BANGKA, KOMPAS.com - Pada Senin (20/7/2026), majelis hakim Pengadilan Negeri Pangkalpinang, Kepulauan Bangka Belitung, memutuskan untuk membebaskan dokter Ratna Setia Asih dari seluruh dakwaan yang dikenakan kepadanya. Dalam putusan tersebut, dokter Ratna dinyatakan tidak terbukti melakukan pelanggaran prosedur atau aturan yang berlaku di rumah sakit terkait dengan kematian pasien anak bernama Aldo yang berusia 10 tahun.
Kuasa hukum dokter Ratna, Hangga Oktafiandi, menyatakan bahwa keputusan majelis hakim didasarkan pada fakta-fakta yang terungkap selama persidangan yang berlangsung secara objektif. "Kami mengapresiasi putusan majelis hakim yang tidak terpengaruh oleh intervensi dari pihak manapun, melainkan murni berdasarkan bukti dan fakta yang ada di persidangan," ungkap Hangga setelah sidang.
Fakta Persidangan dan Keputusan Hakim
Hangga juga menambahkan bahwa sejak awal, dakwaan yang ditujukan kepada dokter Ratna tidak tepat, mengingat profesinya sebagai dokter anak yang lebih fokus pada konsultasi, bukan sebagai spesialis jantung yang berkaitan dengan penyakit yang diderita pasien. Selain itu, persidangan hanya mengungkap fakta mengenai kematian pasien tanpa adanya bukti yang jelas mengenai penyebab kematian. "Bebas murni yang diterima dokter Ratna sudah tepat dengan mempertimbangkan hukum positif selama persidangan," jelasnya.
Dalam sidang yang terbuka untuk umum, majelis hakim yang dipimpin oleh Marolop Winner Pasroloan Bakara, bersama anggota Wiwin Pratiwi Sutrisno dan Rizal Firmansyah, menyatakan bahwa terdakwa tidak terbukti secara sah dan meyakinkan bersalah sesuai dengan dakwaan Penuntut Umum berdasarkan Pasal 440 Ayat 2 Undang Undang Nomor 17 Tahun 2023 tentang Kesehatan. "Menyatakan terdakwa Ratna Setia Asih tidak terbukti secara sah dan meyakinkan bersalah melakukan tindak pidana sebagaimana didakwakan, membebaskan terdakwa dari seluruh dakwaan penuntut umum serta memulihkan hak-hak terdakwa dalam kemampuan, kedudukan, harkat dan martabatnya," tegas majelis hakim dalam putusannya.

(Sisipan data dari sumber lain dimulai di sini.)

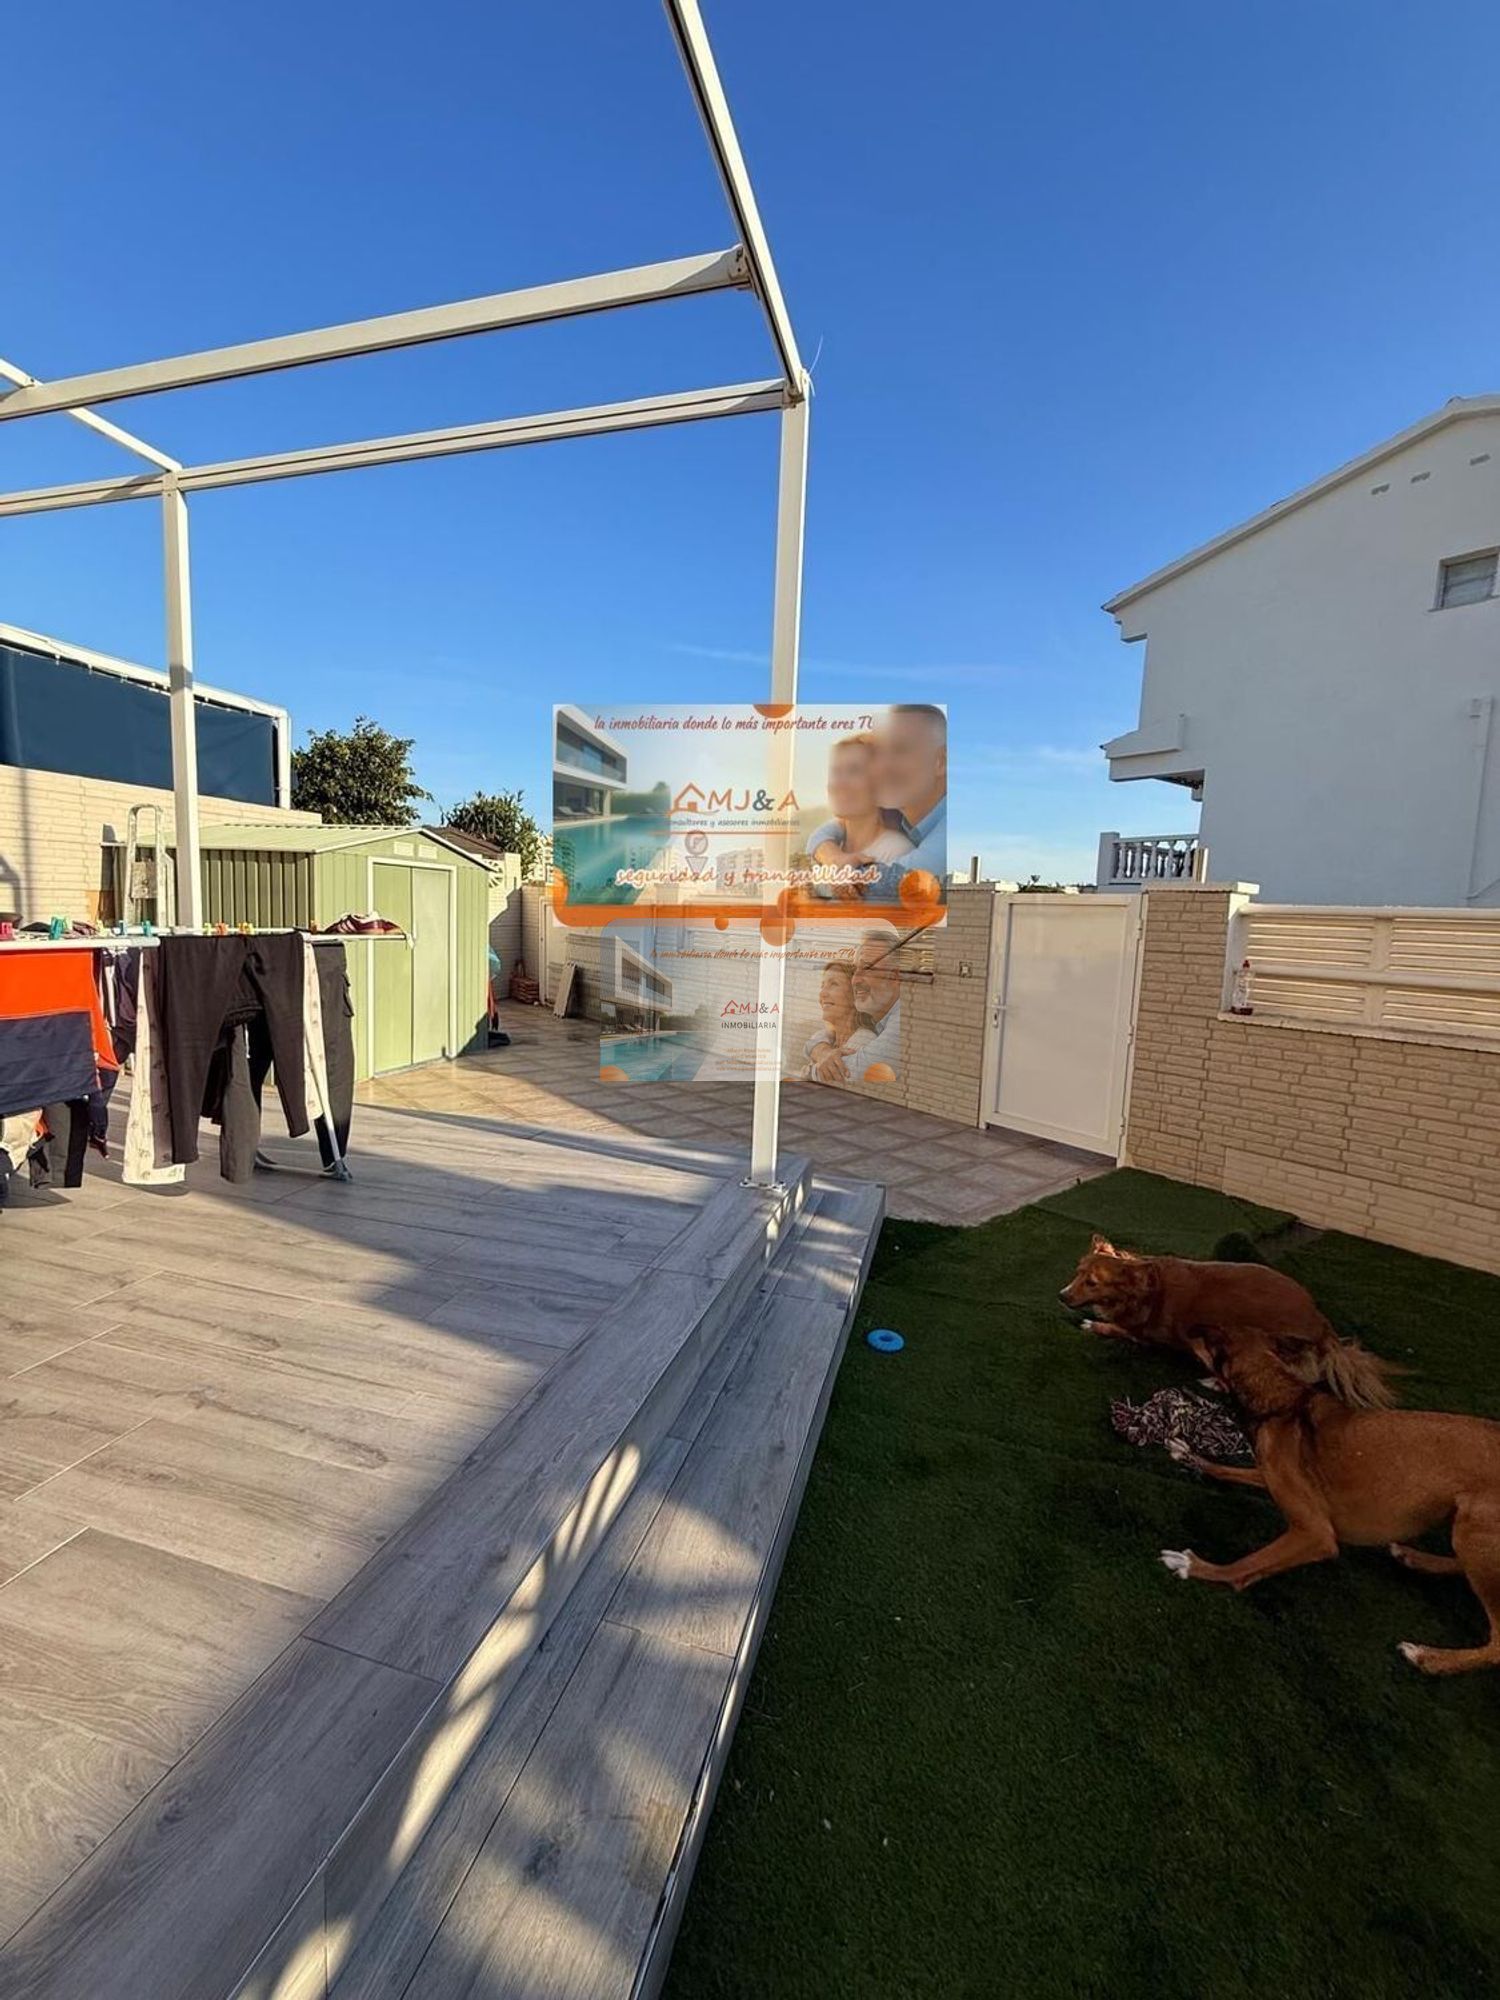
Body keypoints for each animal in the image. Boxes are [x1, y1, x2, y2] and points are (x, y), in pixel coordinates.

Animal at [1058, 1235, 1341, 1369]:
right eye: (1077, 1273)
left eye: (1092, 1283)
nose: (1061, 1295)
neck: (1148, 1291)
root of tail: (1320, 1319)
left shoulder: (1147, 1336)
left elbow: (1119, 1329)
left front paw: (1092, 1324)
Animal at [1160, 1330, 1500, 1676]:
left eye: (1209, 1339)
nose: (1188, 1332)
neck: (1287, 1402)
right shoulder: (1270, 1474)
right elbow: (1231, 1470)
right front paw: (1192, 1458)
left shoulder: (1315, 1534)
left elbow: (1247, 1564)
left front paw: (1195, 1566)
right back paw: (1414, 1558)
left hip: (1474, 1530)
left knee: (1496, 1646)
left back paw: (1428, 1657)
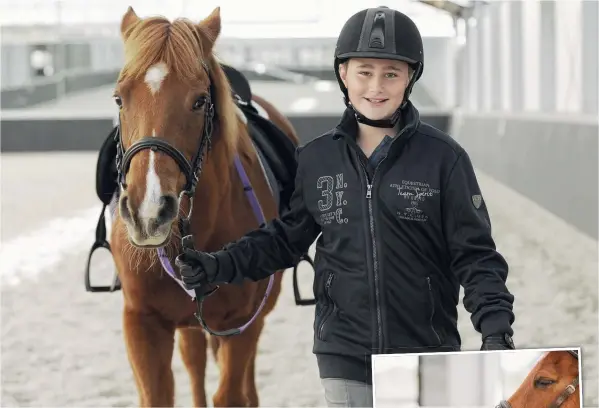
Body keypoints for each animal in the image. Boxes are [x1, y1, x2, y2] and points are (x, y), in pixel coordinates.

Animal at [109, 4, 298, 406]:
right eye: (119, 98)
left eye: (199, 101)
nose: (148, 212)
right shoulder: (141, 322)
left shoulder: (241, 323)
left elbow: (230, 393)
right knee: (194, 362)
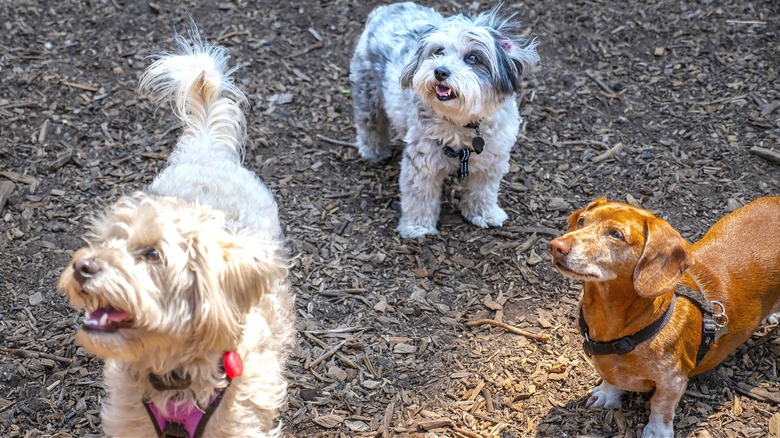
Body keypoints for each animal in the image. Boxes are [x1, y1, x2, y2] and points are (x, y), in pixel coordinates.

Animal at [58, 32, 296, 436]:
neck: (175, 377)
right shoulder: (132, 422)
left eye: (153, 254)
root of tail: (207, 147)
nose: (82, 267)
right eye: (106, 241)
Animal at [350, 1, 540, 238]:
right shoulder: (422, 162)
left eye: (473, 58)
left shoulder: (492, 160)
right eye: (438, 51)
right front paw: (417, 227)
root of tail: (387, 8)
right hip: (367, 91)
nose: (440, 71)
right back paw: (374, 151)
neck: (463, 123)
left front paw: (484, 214)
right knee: (370, 124)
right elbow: (419, 197)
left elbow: (483, 190)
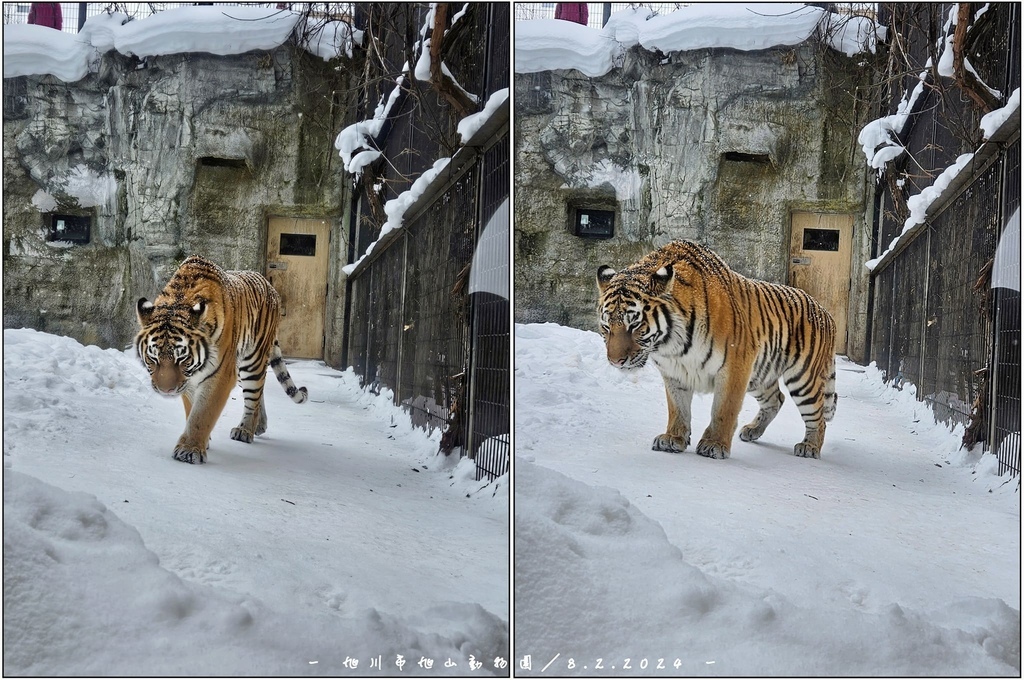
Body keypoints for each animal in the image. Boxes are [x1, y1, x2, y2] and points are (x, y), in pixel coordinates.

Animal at [138, 251, 309, 464]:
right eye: (153, 358)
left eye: (182, 358)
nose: (165, 390)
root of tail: (271, 288)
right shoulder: (189, 381)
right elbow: (191, 410)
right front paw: (201, 441)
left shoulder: (220, 375)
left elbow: (202, 414)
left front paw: (189, 449)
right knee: (259, 392)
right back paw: (259, 425)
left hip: (252, 361)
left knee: (253, 395)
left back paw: (245, 430)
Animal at [598, 241, 835, 458]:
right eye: (607, 326)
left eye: (634, 325)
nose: (615, 361)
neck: (671, 345)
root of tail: (824, 311)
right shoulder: (673, 372)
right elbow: (677, 408)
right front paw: (673, 438)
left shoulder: (735, 367)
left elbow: (724, 409)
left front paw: (714, 444)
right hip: (760, 376)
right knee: (777, 399)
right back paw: (752, 431)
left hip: (803, 379)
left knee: (818, 416)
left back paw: (809, 447)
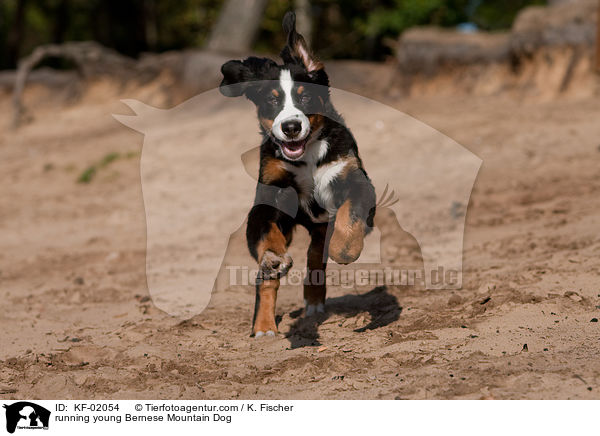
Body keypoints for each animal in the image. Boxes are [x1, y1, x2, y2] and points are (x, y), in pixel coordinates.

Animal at [218, 11, 376, 338]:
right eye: (271, 100)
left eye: (305, 98)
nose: (291, 127)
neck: (308, 160)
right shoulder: (270, 194)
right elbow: (267, 237)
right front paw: (272, 260)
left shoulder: (354, 178)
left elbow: (350, 214)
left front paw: (346, 249)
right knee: (273, 276)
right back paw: (264, 327)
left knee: (316, 257)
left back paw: (314, 300)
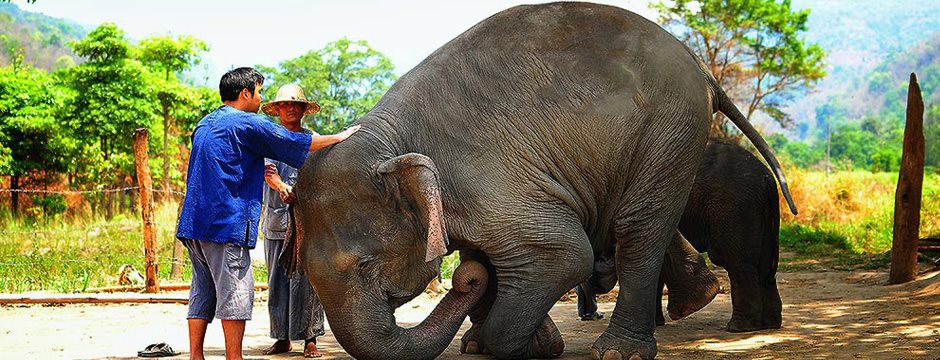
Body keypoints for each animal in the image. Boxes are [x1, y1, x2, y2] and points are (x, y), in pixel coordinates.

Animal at [576, 139, 788, 334]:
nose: (590, 314)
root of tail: (768, 179)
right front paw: (657, 323)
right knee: (764, 269)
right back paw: (769, 325)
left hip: (734, 209)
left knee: (737, 264)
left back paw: (738, 328)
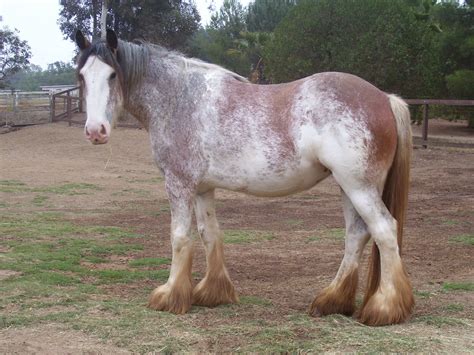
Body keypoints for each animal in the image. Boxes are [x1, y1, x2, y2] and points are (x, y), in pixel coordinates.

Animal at [76, 29, 412, 326]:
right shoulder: (202, 189)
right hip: (347, 187)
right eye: (81, 76)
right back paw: (331, 301)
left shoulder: (179, 184)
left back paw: (384, 308)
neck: (180, 99)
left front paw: (170, 295)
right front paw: (211, 293)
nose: (95, 131)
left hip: (359, 187)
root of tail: (384, 98)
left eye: (113, 75)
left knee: (384, 230)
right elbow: (209, 233)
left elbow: (180, 237)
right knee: (356, 235)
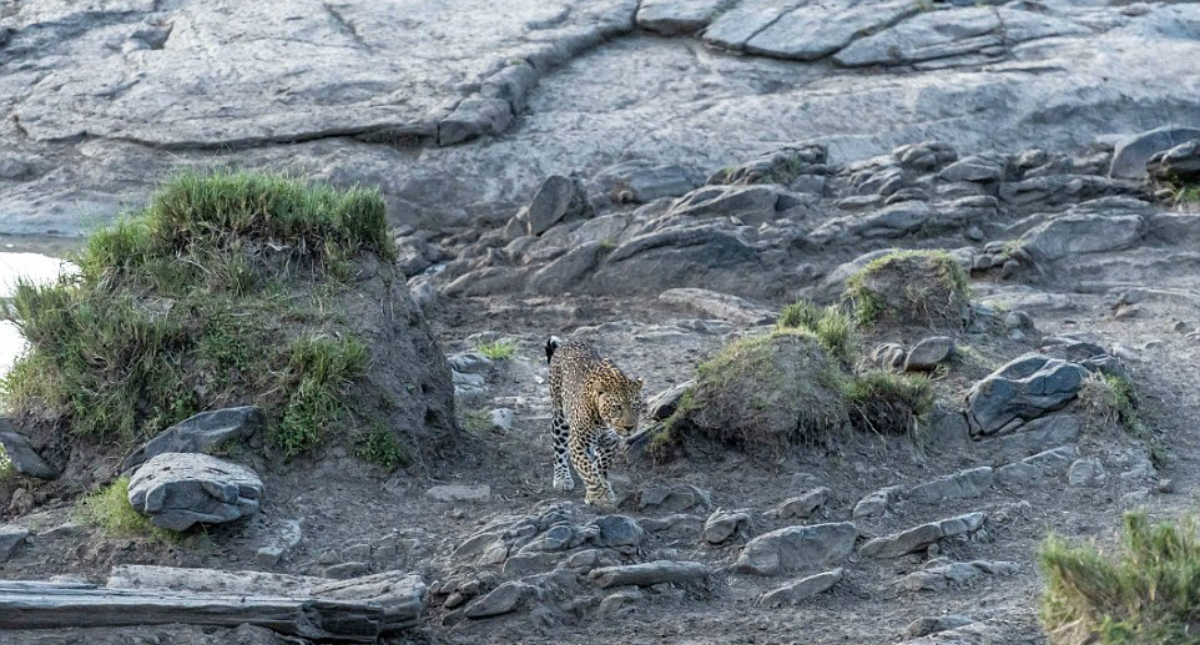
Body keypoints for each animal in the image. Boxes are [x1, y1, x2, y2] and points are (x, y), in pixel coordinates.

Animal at [545, 336, 645, 507]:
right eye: (617, 407)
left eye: (636, 406)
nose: (629, 428)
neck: (604, 423)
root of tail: (566, 343)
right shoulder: (577, 443)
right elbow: (587, 469)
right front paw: (599, 494)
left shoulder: (610, 442)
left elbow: (599, 467)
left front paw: (599, 490)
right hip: (559, 416)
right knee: (559, 448)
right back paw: (562, 478)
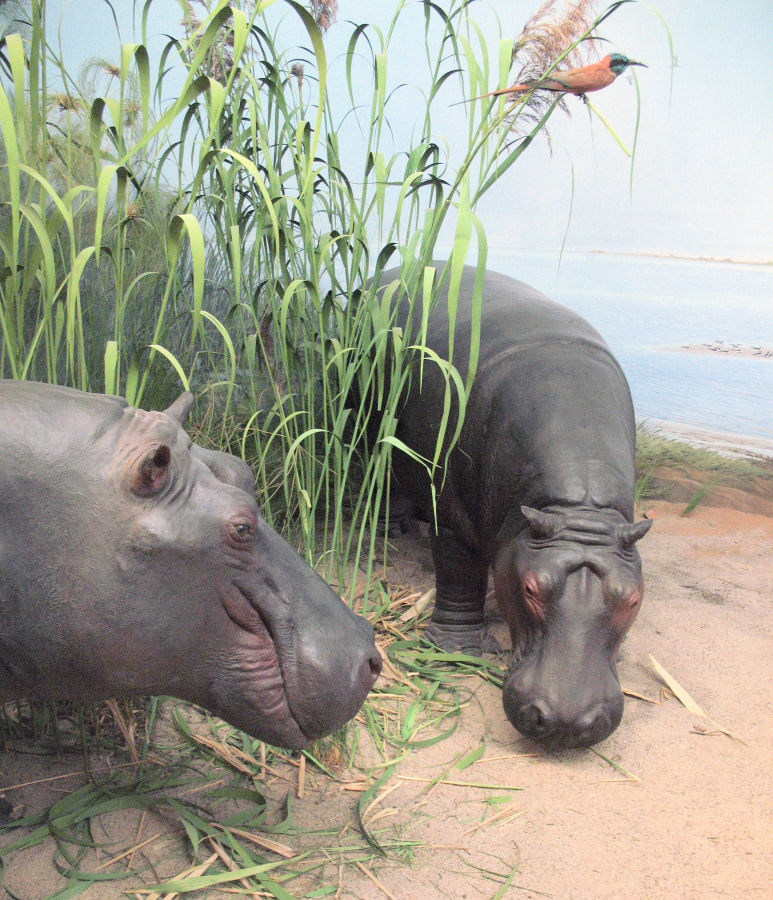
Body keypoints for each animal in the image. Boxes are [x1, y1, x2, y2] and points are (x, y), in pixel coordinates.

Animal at [380, 264, 652, 748]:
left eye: (632, 599)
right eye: (530, 588)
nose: (567, 723)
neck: (576, 508)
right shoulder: (455, 514)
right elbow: (458, 571)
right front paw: (457, 652)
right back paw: (391, 527)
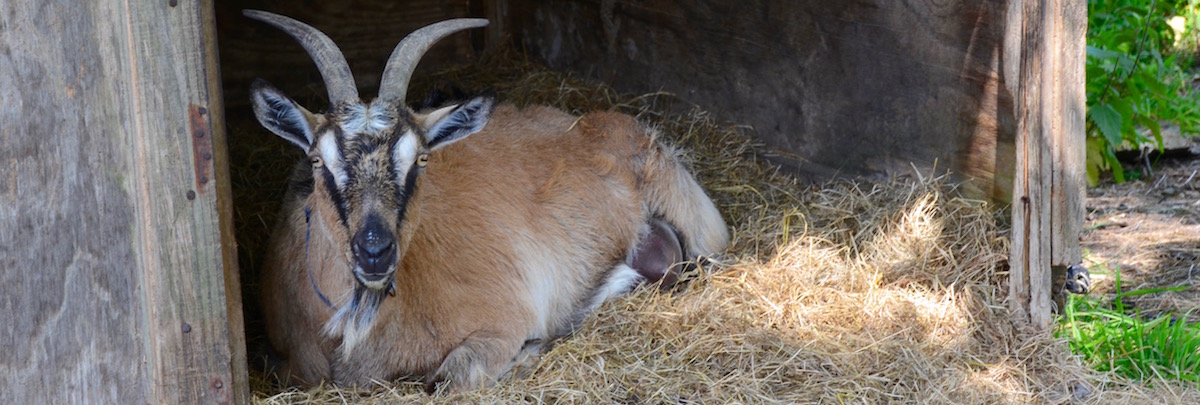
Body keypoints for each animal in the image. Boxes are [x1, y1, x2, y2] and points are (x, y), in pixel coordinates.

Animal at [248, 10, 724, 393]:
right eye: (317, 160)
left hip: (690, 210)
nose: (374, 251)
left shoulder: (503, 320)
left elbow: (449, 379)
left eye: (420, 159)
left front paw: (532, 350)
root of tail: (581, 122)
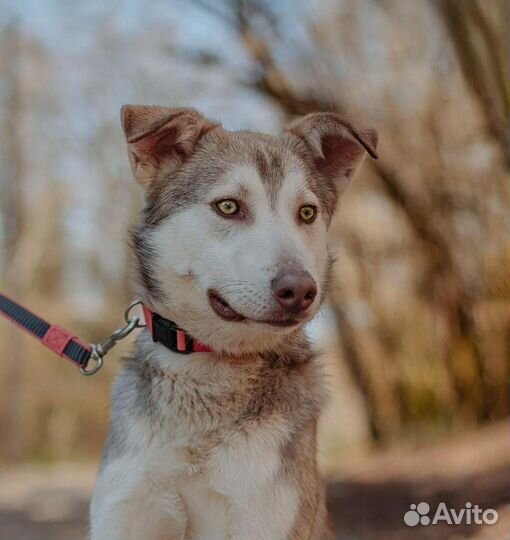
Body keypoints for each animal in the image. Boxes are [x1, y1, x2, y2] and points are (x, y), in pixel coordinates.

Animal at [89, 105, 376, 540]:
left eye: (307, 213)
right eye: (228, 207)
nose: (300, 290)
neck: (206, 371)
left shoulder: (263, 519)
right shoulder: (126, 511)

Reaksi Keluarga dan Pihak Terkait
Keputusan majelis hakim ini bertentangan dengan tuntutan jaksa penuntut umum yang meminta agar dokter Ratna dihukum penjara selama empat tahun enam bulan. Setelah mendengar vonis bebas, dokter Ratna langsung melakukan sujud syukur, sementara suasana haru menyelimuti ruang sidang yang dipenuhi oleh keluarga dan tenaga kesehatan.
Sementara itu, jaksa penuntut umum belum memberikan tanggapan resmi terkait putusan tersebut. Kasus yang menimpa dokter Ratna bermula dari dugaan malapraktik yang muncul pada Juni 2025, setelah pasien bernama Aldo meninggal usai menjalani perawatan di RSUD Depati Hamzah Pangkalpinang. Kejadian ini memicu perhatian publik terhadap layanan kesehatan di rumah sakit umum daerah.
Dalam perkara ini, dokter Ratna didakwa melanggar Pasal 440 Undang Undang Nomor 17 Tahun 2023 tentang Kesehatan. Sidang ini juga menarik perhatian dari Ikatan Dokter Indonesia (IDI), yang menilai bahwa dakwaan pidana terhadap dokter Ratna merupakan bentuk kriminalisasi terhadap profesi dokter yang dapat berdampak luas pada pelayanan kesehatan di Indonesia. Ikatan Dokter Anak Indonesia (IDAI) juga secara resmi menyampaikan Pendapat Sahabat Pengadilan atau Amicus Curiae dalam perkara ini, menekankan bahwa kasus ini bukan hanya tentang nasib seorang dokter, tetapi juga berkaitan dengan perlindungan hukum bagi tenaga medis di Indonesia.
Di sisi lain, orang tua Aldo, Yanto dan Etin Kustini, menyatakan kekecewaan mereka atas vonis bebas yang diberikan kepada dokter Ratna. Mereka hadir dalam persidangan dengan mengenakan kaus merah dan membawa bingkai foto anak mereka.